→ **STATED EXERCISE 1**
Transcribe the mathematics journal excerpt word for word, beginning at the words "With David graduating, I've" and stopping after "would work on.".
→ **STATED EXERCISE 2**
Answer these questions using the mathematics journal excerpt:
(a) How thick had the folder of collected articles become?
(b) How many articles did Amanda choose to read from that folder?
(c) How long was the Spring session?
→ **STATED EXERCISE 3**
Take the mathematics journal excerpt further, writing on from its last sentence.
=== QUOTED TEXT ===
With David graduating, I've recruited a new protégée, Amanda Peterson, and we have met twice this month to discuss what sort of project we could work on next summer. This isn't simple, in part because unlike some professors (such as, say, Andrew Wiles), I can't say that I have a "research program", because I am interested in too many things and I don't have the personality to investigate a very specialized area for five to ten years. The best that I can say is that I am fascinated by applications of mathematics to pretty much anything population modeling, cryptography, and baseball, to name a few. So I thought I'd let Amanda decide what we would work on.
Last week, Amanda and I went through a folder of articles that I've collected from various places, such as Science and SIAM News, whose topics I thought would be great for a scholarly pursuit if I ever found the time. (Five years into my professorship, the folder is close to two inches thick.) Amanda chose ten articles that caught her attention and read through them over the weekend. Today she came back and we talked about two articles that she wanted to pursue further. Both concerned an interface between number theory and quantum physics. I've instructed her to nose around the library the next few days and see what else she can learn about the Riemann zeta function and "quantum computing".
Now I'm not an expert in either number theory or quantum physics, so my challenge is to work with Amanda to define a project that is doable, novel, and not trivial. But that's the thrill for me working with a bright undergraduate, I get to learn something new. It won't win either of us a Fields medal, but that's not the point, anyway.
June 18, 1997: The six-week Spring session has gone by quickly, today is the final exam for the class I have been teaching. The class is called "Communicating in Mathematics", and it is the course that introduces our majors and minors to logic and proofs. It is also a "supplemental writing skills" course, meaning there needs to be a significant amount of writing by the students. The department has argued successfully that the writing of proofs fits the university's description of the course, but we also try to assign some sort of expository writing about mathematics.
=== DATA EXCERPTS ===
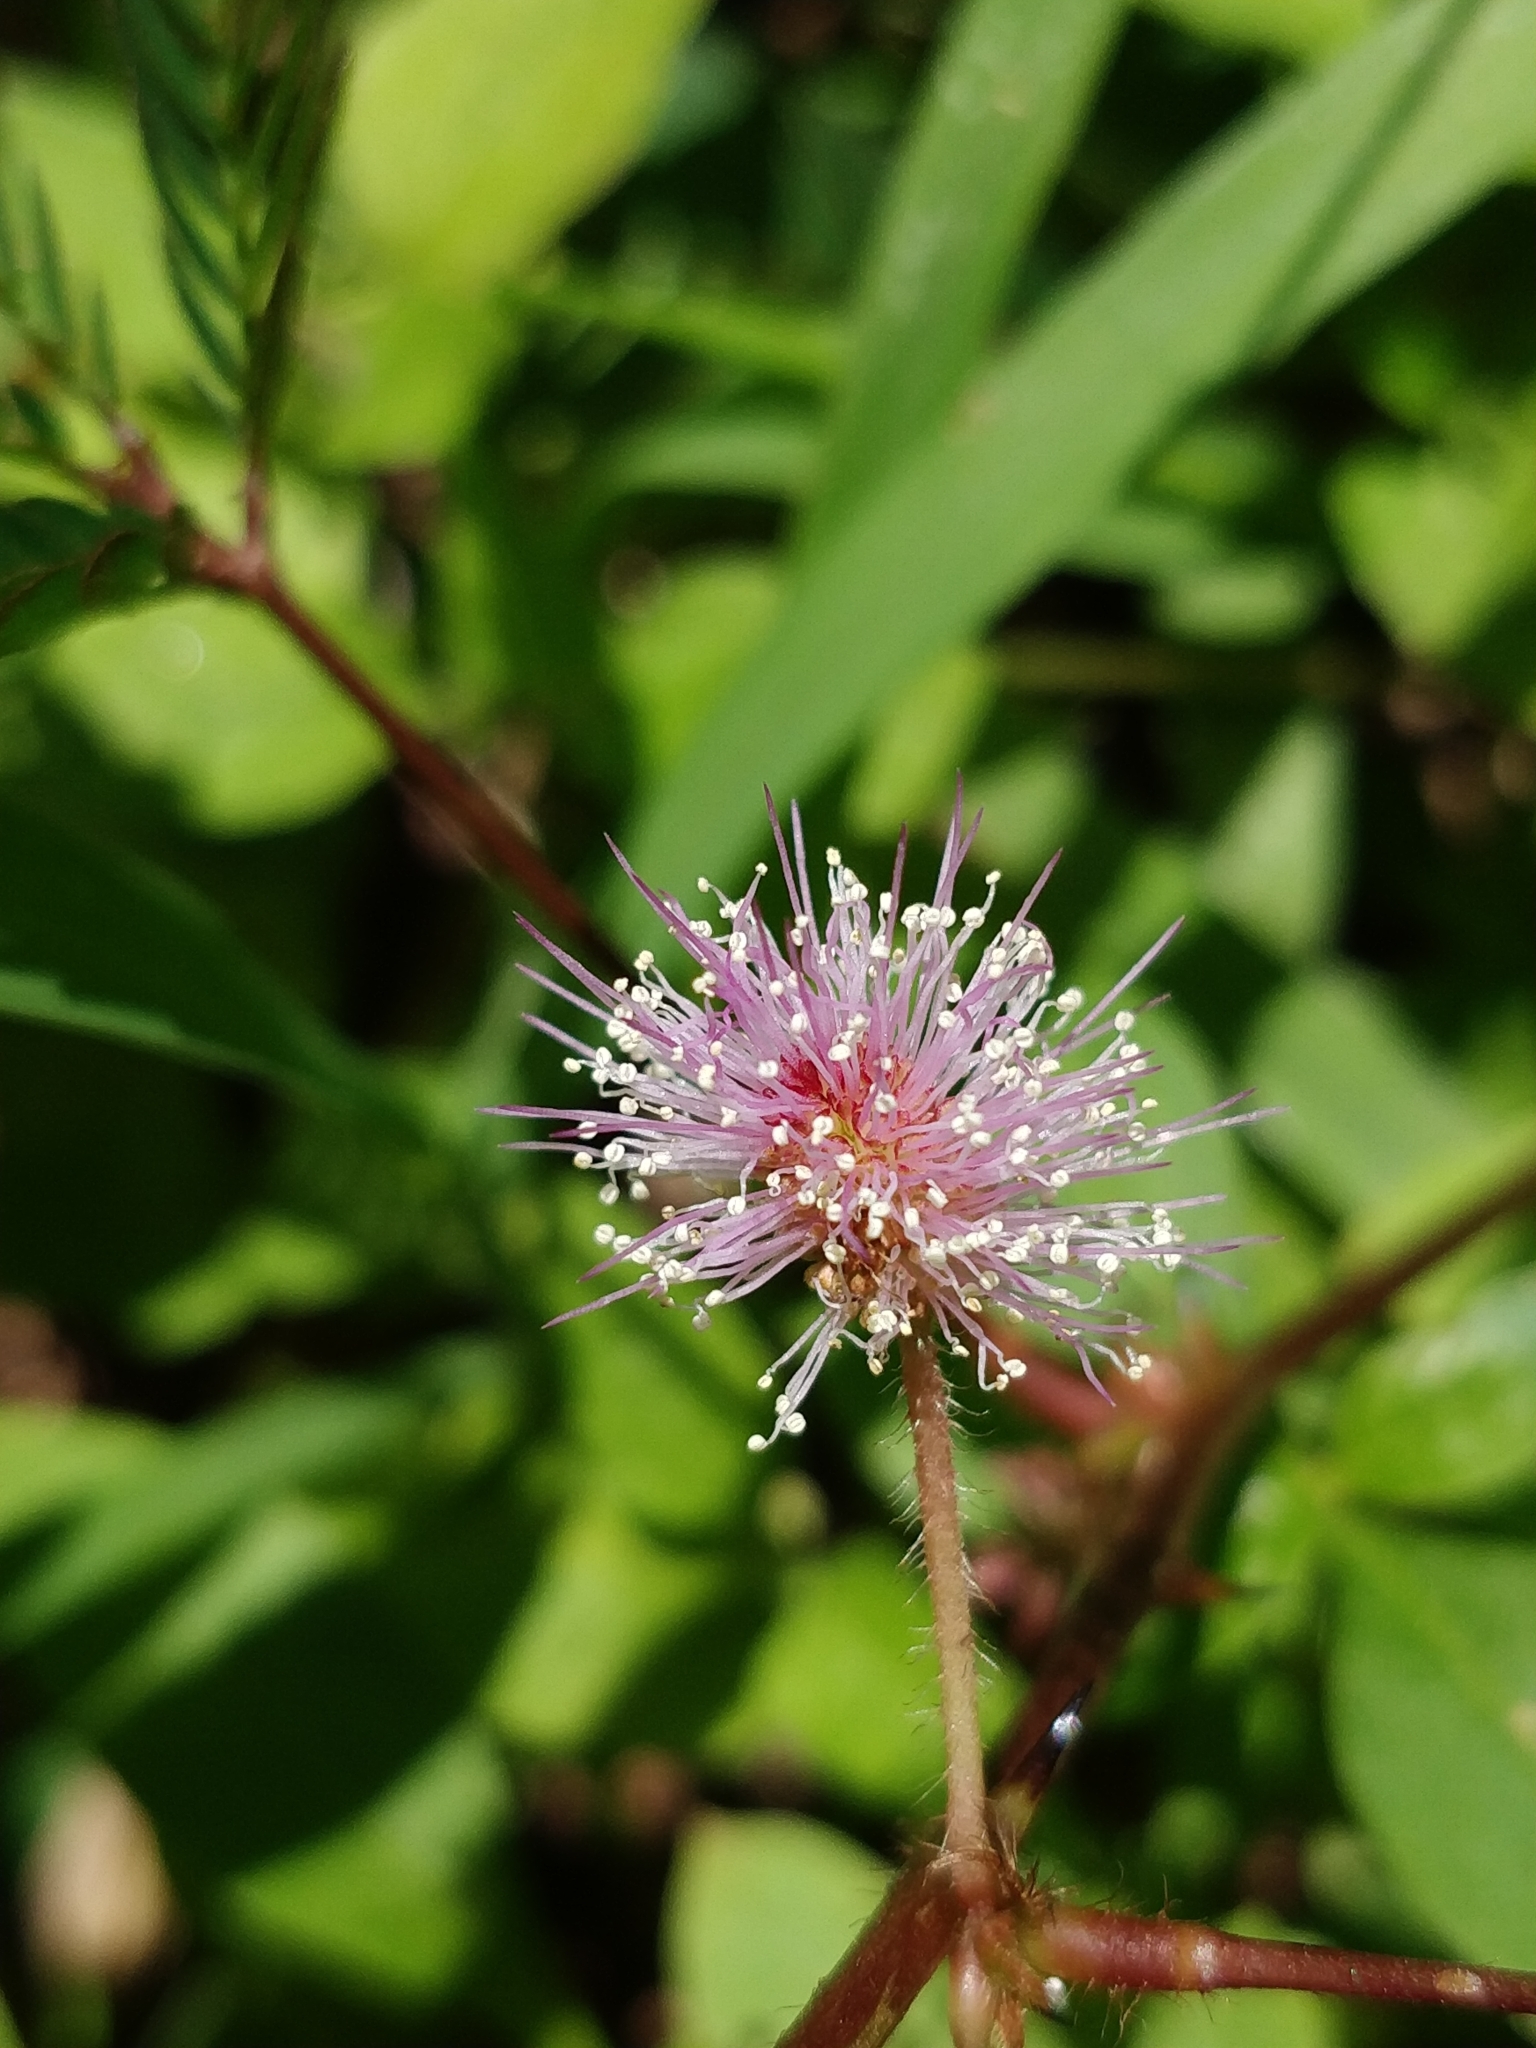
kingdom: Plantae
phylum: Tracheophyta
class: Magnoliopsida
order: Fabales
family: Fabaceae
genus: Mimosa
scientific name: Mimosa pudica
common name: Sensitive plant
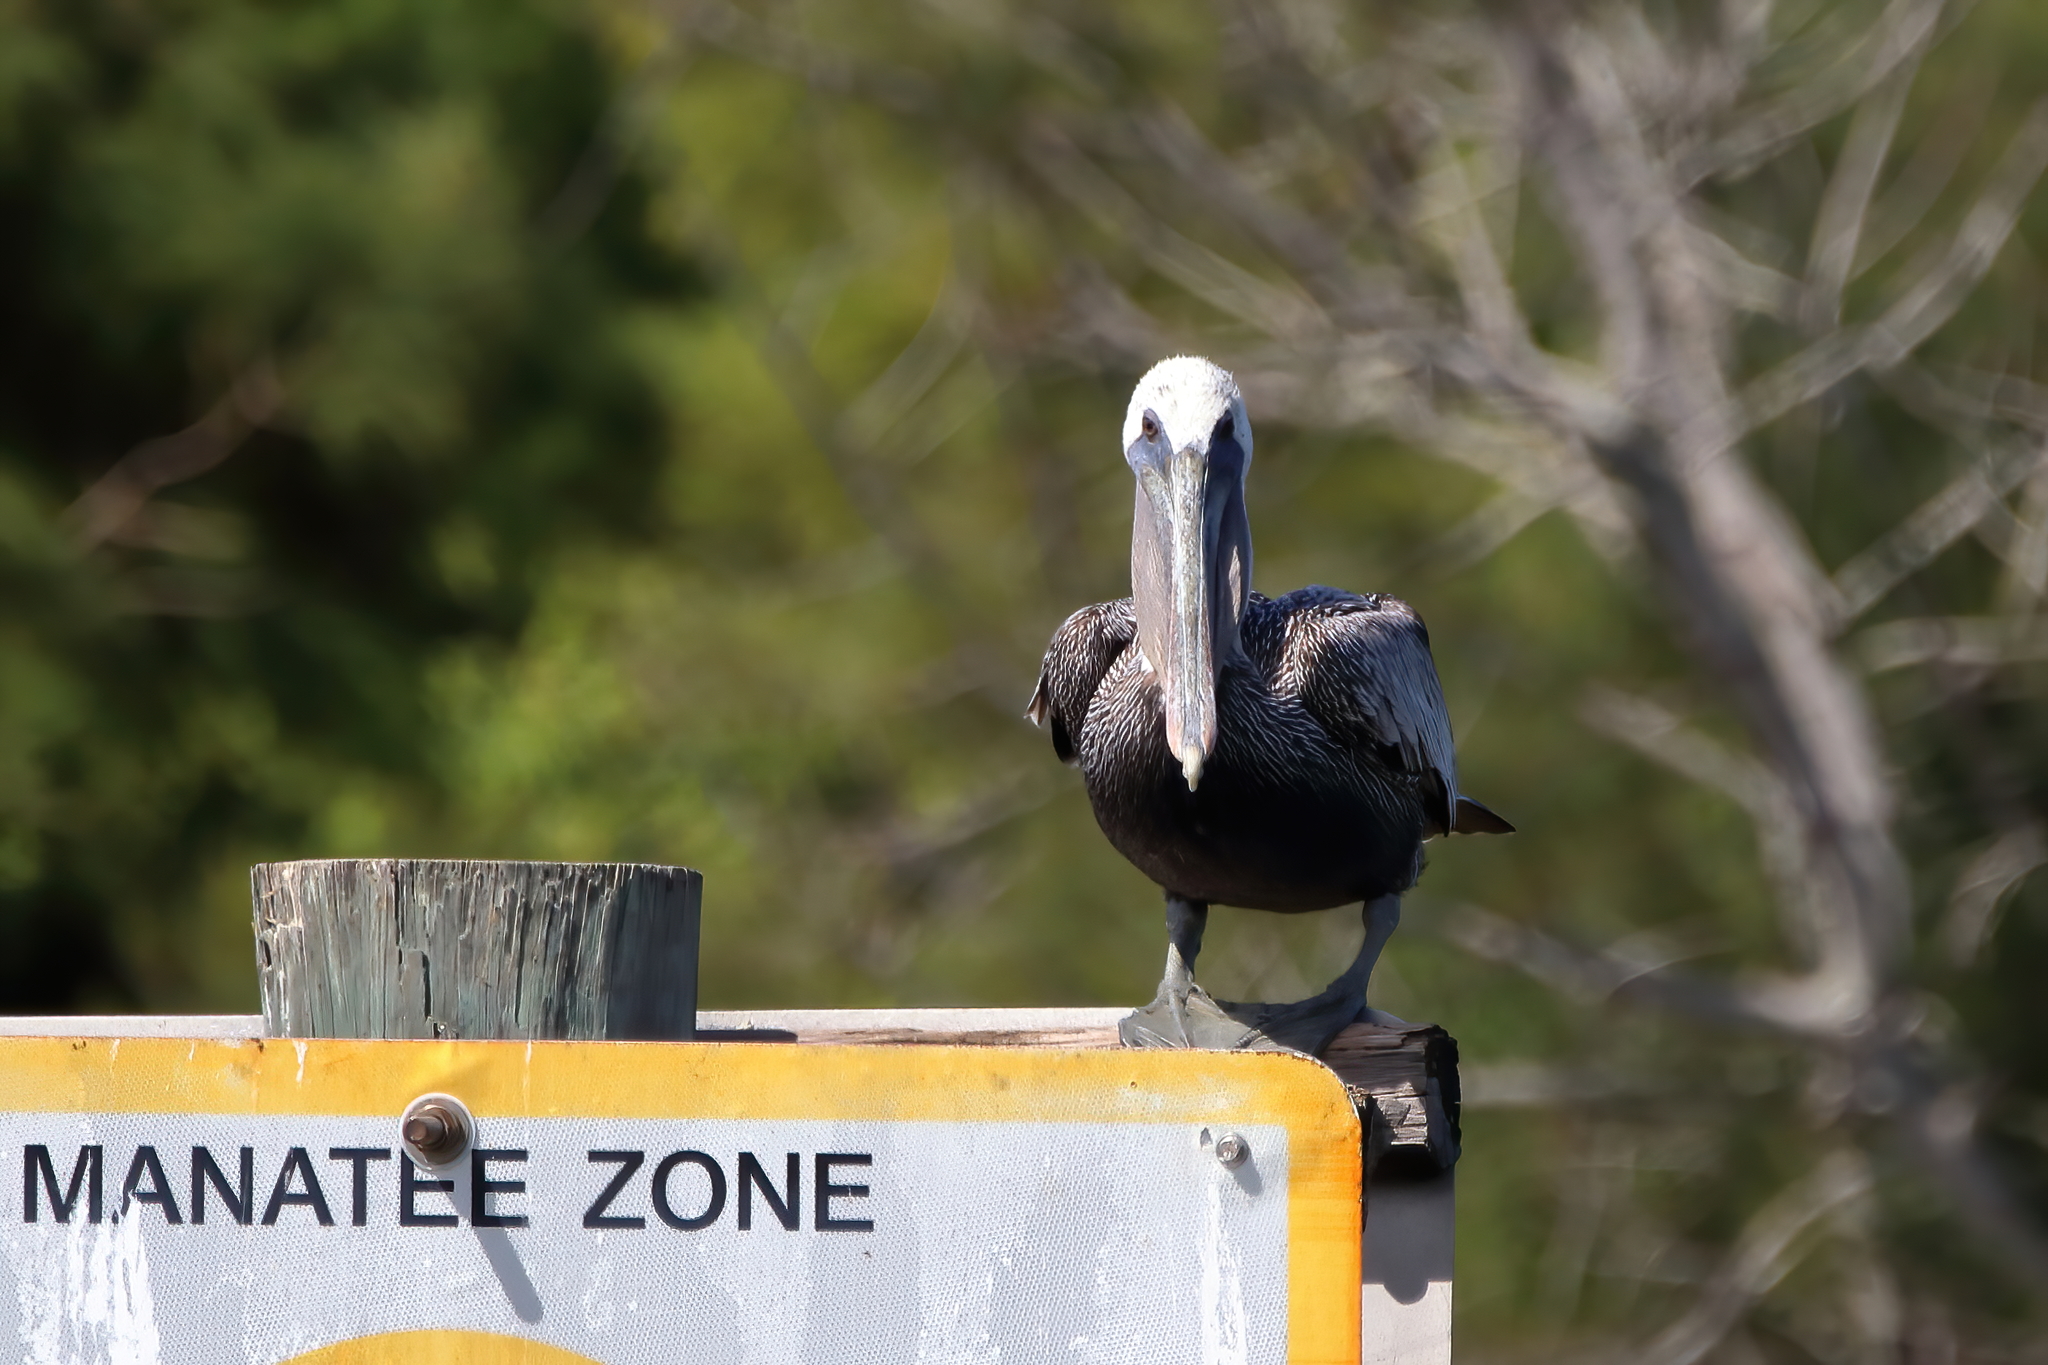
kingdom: Animalia
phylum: Chordata
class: Aves
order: Pelecaniformes
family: Pelecanidae
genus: Pelecanus
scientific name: Pelecanus occidentalis
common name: Brown pelican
===
→ **WRITTEN RESPONSE 1**
With David graduating, I've recruited a new protégée, Amanda Peterson, and we have met twice this month to discuss what sort of project we could work on next summer. This isn't simple, in part because unlike some professors (such as, say, Andrew Wiles), I can't say that I have a "research program", because I am interested in too many things and I don't have the personality to investigate a very specialized area for five to ten years. The best that I can say is that I am fascinated by applications of mathematics to pretty much anything population modeling, cryptography, and baseball, to name a few. So I thought I'd let Amanda decide what we would work on.

→ **WRITTEN RESPONSE 2**
(a) Close to two inches thick.
(b) Ten.
(c) Six weeks.

→ **WRITTEN RESPONSE 3**
In relation to this course, I'm just getting over a twenty-minute tirade that I bore the brunt of two days ago. On Monday, one of my students stopped by after class, upset and frustrated about how she has been doing this summer. Apparently the last straw for her was the return of the second version of her expository writing assignment. (Earlier, the students turned in a first version, which a peer and I both commented on, and then they revised their essays.) Among her many complaints was that I was unfair to her on this assignment, and that my comments about her proofs aren't helpful, and are actually downright hurtful, because my insistence on accurate language in proofs was stifling students' creativity. One issue she came back to four or five times was that in my comments about the first version of her essay, I wrote that I wasn't going to do the proofreading for her and that she was responsible for it. (That first version needed proofreading badly!) She insisted that it was my job to do the proofreading in order to teach her how to do it.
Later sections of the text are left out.